Amputation of a salamander limb triggers anterior and posterior connective tissue cells to form distinct signalling centres that together fuel regeneration. Anterior and posterior identities are established during development and are thought to persist lifelong in the form of positional memory. However, neither the molecular basis of positional memory nor whether positional memory can be altered is known. Here, we identify a positive feedback loop responsible for posterior identity in the axolotl (Ambystoma mexicanum) limb. Posterior cells express residual Hand2 transcription factor from development, which primes them to form a Shh signalling centre after limb amputation. During regeneration, Shh signalling is also upstream of Hand2 expression. After regeneration, Shh is shut down but Hand2 is sustained, safeguarding posterior memory. We exploited this regeneration circuitry to convert anterior cells to a posterior cell memory state. Transient exposure of anterior cells to Shh during regeneration kick-started an ectopic Hand2-Shh loop, leading to stable Hand2 expression and a lasting competence to express Shh.
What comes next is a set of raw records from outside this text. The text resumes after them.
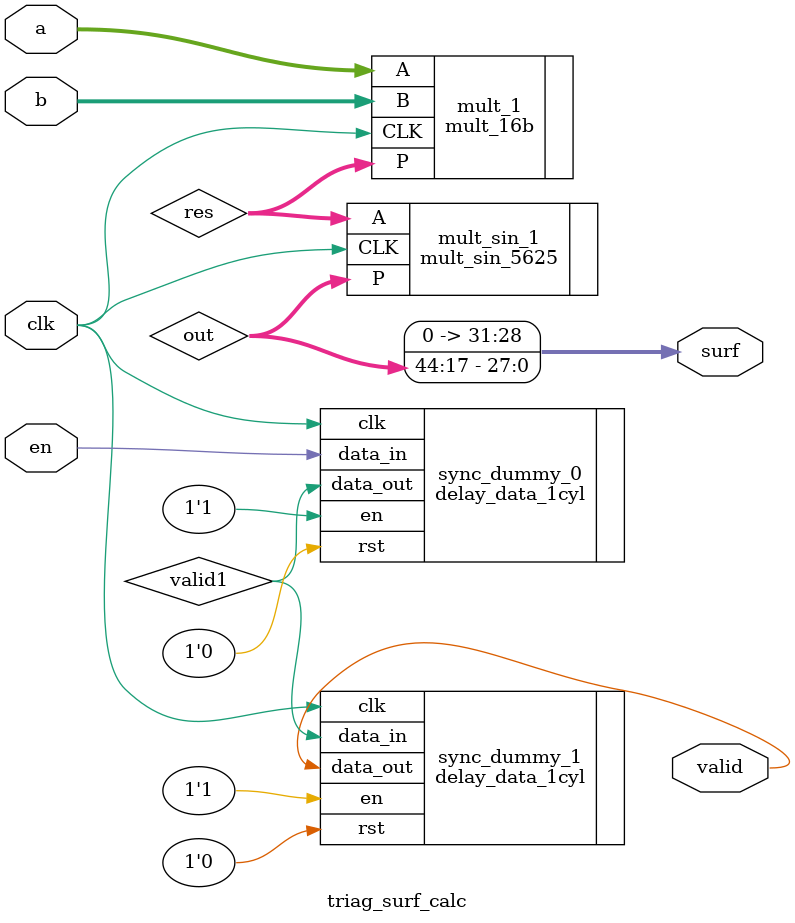
<source format=sv>
`timescale 1ns / 1ps


module triag_surf_calc(
    input clk,
    input en,
    input [15:0] a,
    input [15:0] b,
    output valid,
    output [31:0] surf
    );
    
wire [31:0] res;    
wire [44:0] out;
wire valid1, valid2;

mult_16b mult_1 (
  .CLK(clk),  // input wire CLK
  .A(a),      // input wire [15 : 0] A
  .B(b),      // input wire [15 : 0] B
  .P(res)      // output wire [31 : 0] P
);

mult_sin_5625 mult_sin_1 (
  .CLK(clk),  // input wire CLK
  .A(res),      // input wire [32 : 0] A
  .P(out)      // output wire [44 : 0] P
);
    
delay_data_1cyl sync_dummy_0
(   
    .rst(1'b0),
    .clk(clk),
    .en(1'b1),
    .data_in(en),
    .data_out(valid1)
);    

delay_data_1cyl sync_dummy_1
(
    .rst(1'b0),
    .clk(clk),
    .en(1'b1),
    .data_in(valid1),
    .data_out(valid)
);
    
assign surf = out >> 17;
    
endmodule

</source>
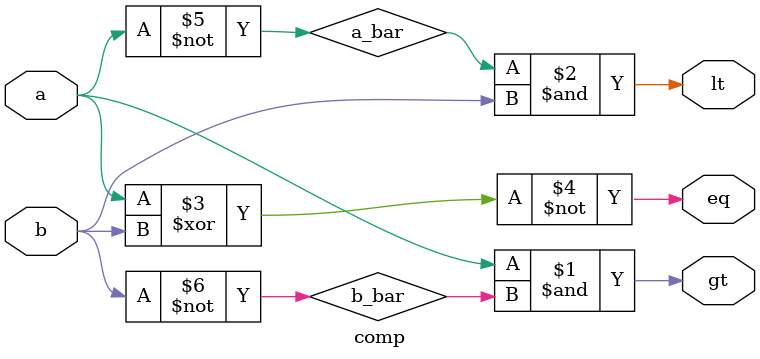
<source format=v>
module comp (a,b,gt,eq,lt);
	input a,b;
	output gt,eq,lt;
	
	wire a_bar,b_bar;
	
	/* instance
		comp cm1 (.a(),.b(),.gt(),.eq(),.lt());
	*/
	not n1(a_bar,a);
	not n2(b_bar,b);
	
	and a1(gt,a,b_bar);
	and a2(lt,a_bar,b);
	
	xnor x1(eq,a,b);
	
	//nor e1(eq,gt,lt);
	
endmodule
</source>
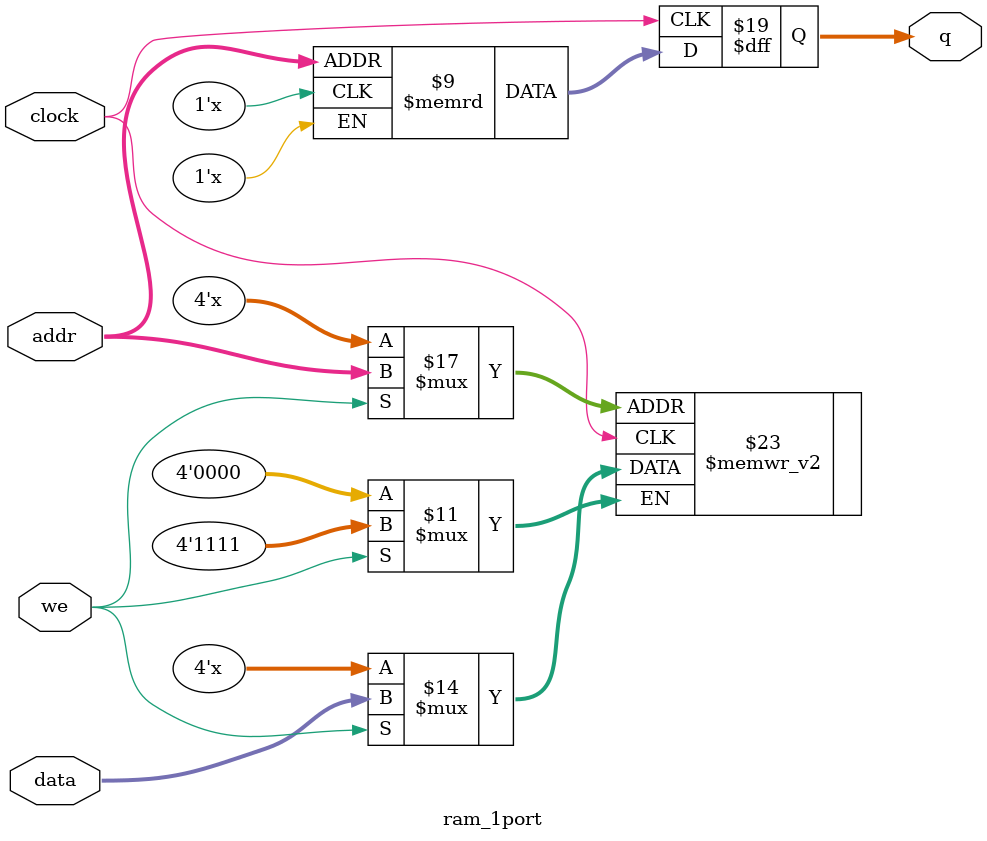
<source format=v>
module ram_1port(

  input [(4-1):0] data,
  input [(4-1):0] addr,
  input we, clock,
  //input [9:0]		SW,
  output reg [(4-1):0] q
);
parameter DATA_WIDTH = 4; parameter
ADDR_WIDTH = 4;
// Declare the RAM variable
//reg [(4-1):0] ram1[(2**4)-1:0];
//reg [(4-1):0] ram0[(2**4)-1:0];
/* synthesis ramstyle = "M9K" */
  reg [3:0] mem [15:0];//also found 127

    always @(posedge clock) 
	 begin
      if (we) begin
			mem[addr] <= data;
          //mem[address] <= data_in; // write
		end	 
			q <= mem[addr];
      //data_out <= mem[address]; // read
	 end


endmodule	 

</source>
Our results implicate positive feedback in the stability of positional memory and reveal that positional memory is more easily reprogrammed in one direction (anterior to posterior) than the other. Modifying positional memory in regenerative cells changes their signalling outputs, which has implications for tissue engineering. Overall design: We wanted to identify anterior-posterior identity transitions induced in axolotl cells after transplantation or after misexpression of Hand2. This GEO accession includes RNA sequencing data from 6 sample types. We sequenced FACS purified anterior and posterior blastema cells from regenerating axolotl limbs and prepared libraries with higher RNA input (45 ng per sample, 4 replicates each) or lower RNA input (4.5 ng, 4 replicates each). We also sequenced anterior cells transplanted to the anterior or posterior of a host axolotl limb to see what gene expression changes occur (4.5 ng input, 2 replicates each). We also sequenced anterior blastema cells misexpressing exogenous mCherry-Hand2 or, as a control, mCherry only (0.7 ng input, 3 and 2 replicates respectively).